In this directory you will find a function which computes a Chebyshev expansion for an input function f.

The expansion is computed such that the resulting error is within numerical roundoff, which is confirmed by computing the norm of the error.

There is a C and fortran in the C and fortran directories respectively. You can build the unoptimized code by running

>>> make
>>> ./cheby.exe 5000

The runtime of this example is quadratic, so increasing the input argument can significantly increase runtime.

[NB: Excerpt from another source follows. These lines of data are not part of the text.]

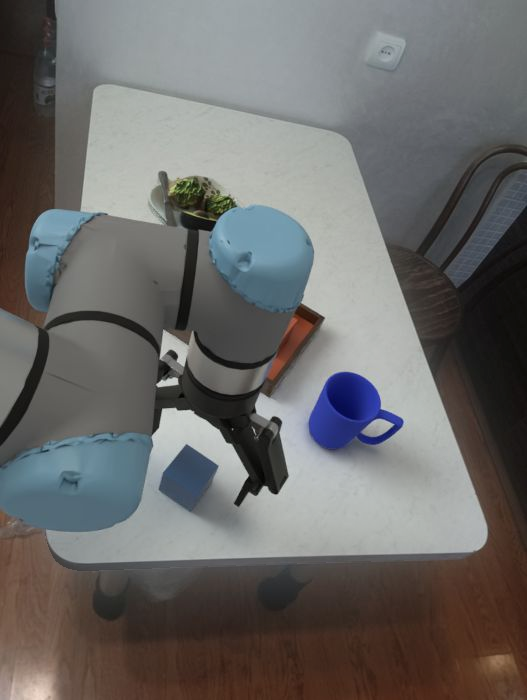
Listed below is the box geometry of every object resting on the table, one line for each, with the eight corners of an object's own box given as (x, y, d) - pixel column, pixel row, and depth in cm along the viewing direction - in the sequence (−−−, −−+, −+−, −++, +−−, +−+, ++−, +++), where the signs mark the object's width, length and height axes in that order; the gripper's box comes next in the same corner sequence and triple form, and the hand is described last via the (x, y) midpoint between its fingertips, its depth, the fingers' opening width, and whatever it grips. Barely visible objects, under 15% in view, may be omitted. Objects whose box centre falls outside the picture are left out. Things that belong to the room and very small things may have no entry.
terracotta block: (274, 357, 85) (283, 338, 81) (248, 341, 86) (255, 321, 82) (288, 339, 88) (298, 319, 85) (263, 323, 89) (271, 303, 85)
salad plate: (122, 187, 102) (124, 167, 99) (199, 168, 112) (203, 149, 108) (180, 253, 95) (183, 233, 92) (256, 227, 105) (262, 208, 101)
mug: (371, 476, 78) (402, 444, 70) (295, 442, 78) (317, 407, 70) (381, 431, 83) (411, 396, 75) (309, 399, 83) (332, 362, 75)
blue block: (158, 489, 69) (162, 473, 65) (181, 460, 72) (186, 443, 68) (190, 512, 68) (196, 496, 64) (212, 482, 71) (219, 465, 67)
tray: (157, 324, 84) (159, 312, 82) (219, 266, 96) (222, 254, 93) (269, 397, 81) (274, 386, 79) (319, 328, 93) (325, 317, 90)
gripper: (362, 409, 49) (296, 498, 65) (142, 272, 53) (132, 389, 69) (328, 470, 44) (266, 550, 61) (90, 315, 48) (92, 430, 64)
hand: (195, 464), depth 65 cm, fingers open, 13 cm apart
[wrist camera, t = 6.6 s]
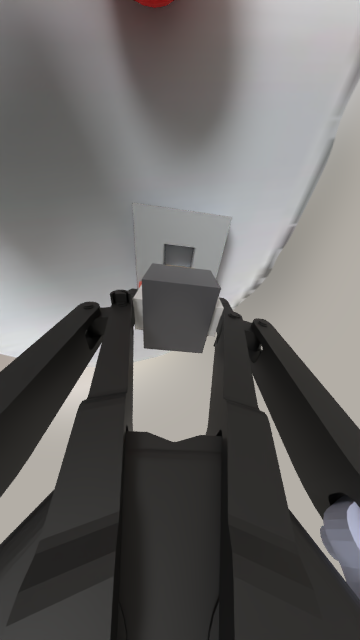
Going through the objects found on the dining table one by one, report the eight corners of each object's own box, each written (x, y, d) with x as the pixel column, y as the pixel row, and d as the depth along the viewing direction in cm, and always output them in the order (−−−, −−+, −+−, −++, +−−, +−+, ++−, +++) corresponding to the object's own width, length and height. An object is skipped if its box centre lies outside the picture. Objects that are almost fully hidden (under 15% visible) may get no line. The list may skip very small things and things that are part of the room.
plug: (159, 252, 16) (141, 279, 9) (203, 257, 17) (220, 288, 9) (157, 300, 20) (144, 348, 12) (194, 303, 20) (202, 353, 13)
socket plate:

In order to make the most meaningful comparisons and see if your code changes indeed improved performance, it is highly advised you make any changes in a fresh directory with all the original files in it. The original files are contained in the "original." There are accompanying solutions as well

The overview of steps are as follows:

  1. Compile and run the code on the host and record the times reported for find_Tcoeffs and evaluate_Tpoly.
  2. Parallelise the loop in gen_data using OpenMP. Use an omp for pragma with a static schedule.
  3. Parallelise the loop in the main function which is used to evaluate the norm of the errors. Use a reduction to get the final value of var.
  4. Parallelise the loops in find_Tcoeffs and evaluate_Tpoly. How does each function scale, going from 1 to 288 threads in suitable steps?
    1. You can change number of threads with environment variable OMP_NUM_THREADS, which you can set in a shell script that executes the code
    2. (Optional) Try changing the schedules between dynamic, static, auto, to see if it makes a difference

Step 5: (Optional) – More Practice

in order to practise more of the OpenMP introduced in the talk.) So far we have created a new parallel region for each parallel loop. Instead, starting from the original serial code, create a single parallel region at the start of the program as follows:

#pragma omp parallel default(none) \
private(i,j,dif,t1,t2) \
shared(argc,argv,n1,xbar) \
shared(fr,coeffs,fe,var) \
shared(macheps,nrm2,tol,stderr)
for (i=1; i<argc; i++)
//…

The existing omp for directives should become orphaned directives. Ensure that the master thread is the only thread capable of printing. 1. Ensure that only a single thread allocates and frees the pointers. 2. Note that t1 and t2 are private. This time we want to print the cumulative time taken by all threads. Sum the time taken by each thread into a new shared variable tall. Make sure you protect access to tall. Reset tall to zero after it has been used to print the cumulative time taken by find_Tcoeffs and reuse it to time evaluate_Tpoly in the same way. 3. You could also declare t1 and t2 as shared pointers and allocate them at the start of the program, outside of the parallel region (i.e. use t1[i] to record the time for thread i). Which OpenMP runtime function would you use to ensure that t1 and t2 each point to an area of memory large enough to record the time for all threads in the team?